■ EXERCISE INSTRUCTIONS
Without any pictures, print the lines below from the one that has "jondoetsch27/jondoetsch27 is a" through the one that has "T2(n) = 2^0 + 2^1 + 2^2 + 2^n = O(2^n)", exactly and nothing else.

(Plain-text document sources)
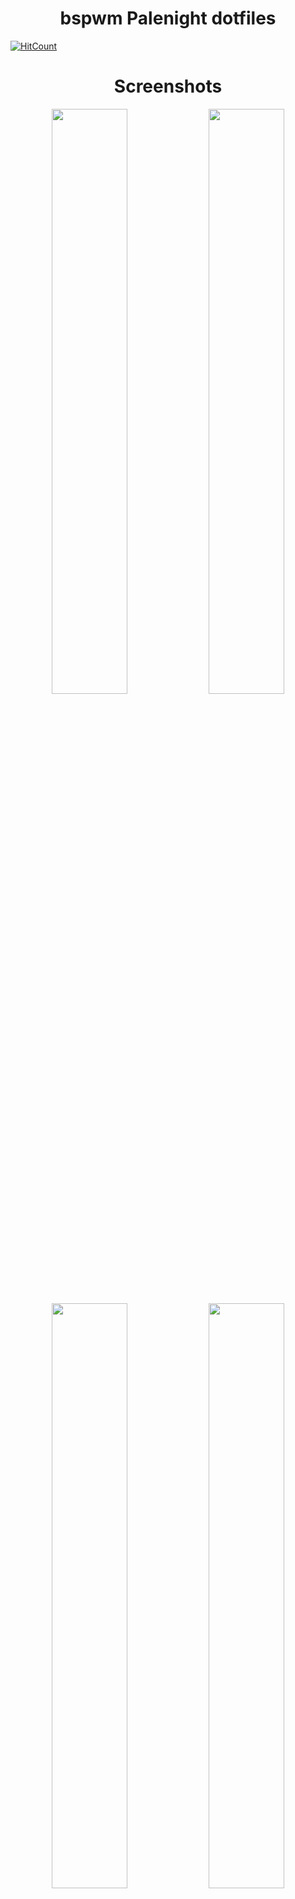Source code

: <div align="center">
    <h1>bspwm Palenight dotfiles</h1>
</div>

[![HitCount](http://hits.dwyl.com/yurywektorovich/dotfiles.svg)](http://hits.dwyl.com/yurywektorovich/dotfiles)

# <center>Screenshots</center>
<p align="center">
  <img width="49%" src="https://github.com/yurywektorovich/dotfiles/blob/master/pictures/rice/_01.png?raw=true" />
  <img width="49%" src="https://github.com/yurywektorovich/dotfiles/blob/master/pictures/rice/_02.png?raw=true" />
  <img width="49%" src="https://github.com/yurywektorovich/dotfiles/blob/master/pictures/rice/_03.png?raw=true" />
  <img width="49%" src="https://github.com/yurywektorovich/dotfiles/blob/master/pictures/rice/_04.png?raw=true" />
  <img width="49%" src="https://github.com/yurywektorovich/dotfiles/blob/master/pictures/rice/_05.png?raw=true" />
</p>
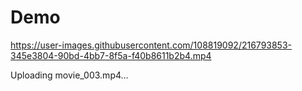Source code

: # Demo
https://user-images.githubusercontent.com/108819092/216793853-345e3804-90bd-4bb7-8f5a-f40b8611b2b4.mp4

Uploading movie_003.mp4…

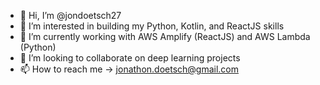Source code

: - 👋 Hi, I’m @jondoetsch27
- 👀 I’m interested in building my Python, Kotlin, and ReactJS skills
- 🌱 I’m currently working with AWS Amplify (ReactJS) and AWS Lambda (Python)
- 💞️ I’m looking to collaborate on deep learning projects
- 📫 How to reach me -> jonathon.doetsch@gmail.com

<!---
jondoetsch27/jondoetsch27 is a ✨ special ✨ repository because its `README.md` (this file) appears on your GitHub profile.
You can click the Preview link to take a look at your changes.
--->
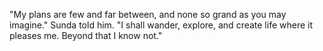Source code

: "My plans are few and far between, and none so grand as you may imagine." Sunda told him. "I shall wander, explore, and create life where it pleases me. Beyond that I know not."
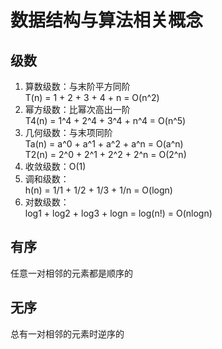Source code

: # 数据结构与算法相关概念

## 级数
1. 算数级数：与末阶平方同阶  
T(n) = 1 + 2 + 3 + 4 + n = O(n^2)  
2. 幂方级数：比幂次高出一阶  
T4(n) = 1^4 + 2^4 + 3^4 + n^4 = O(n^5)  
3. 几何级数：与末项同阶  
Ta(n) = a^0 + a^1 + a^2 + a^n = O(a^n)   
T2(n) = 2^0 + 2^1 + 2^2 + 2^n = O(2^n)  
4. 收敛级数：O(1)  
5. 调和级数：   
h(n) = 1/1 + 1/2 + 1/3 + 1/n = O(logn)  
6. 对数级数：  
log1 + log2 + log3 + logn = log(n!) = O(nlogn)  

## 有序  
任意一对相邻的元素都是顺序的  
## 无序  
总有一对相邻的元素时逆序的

■ OUTPUT OF THE EXERCISE
jondoetsch27/jondoetsch27 is a ✨ special ✨ repository because its `README.md` (this file) appears on your GitHub profile.
You can click the Preview link to take a look at your changes.
--->
Source code

: "My plans are few and far between, and none so grand as you may imagine." Sunda told him. "I shall wander, explore, and create life where it pleases me. Beyond that I know not."
Source code

: # 数据结构与算法相关概念

## 级数
1. 算数级数：与末阶平方同阶  
T(n) = 1 + 2 + 3 + 4 + n = O(n^2)  
2. 幂方级数：比幂次高出一阶  
T4(n) = 1^4 + 2^4 + 3^4 + n^4 = O(n^5)  
3. 几何级数：与末项同阶  
Ta(n) = a^0 + a^1 + a^2 + a^n = O(a^n)   
T2(n) = 2^0 + 2^1 + 2^2 + 2^n = O(2^n)  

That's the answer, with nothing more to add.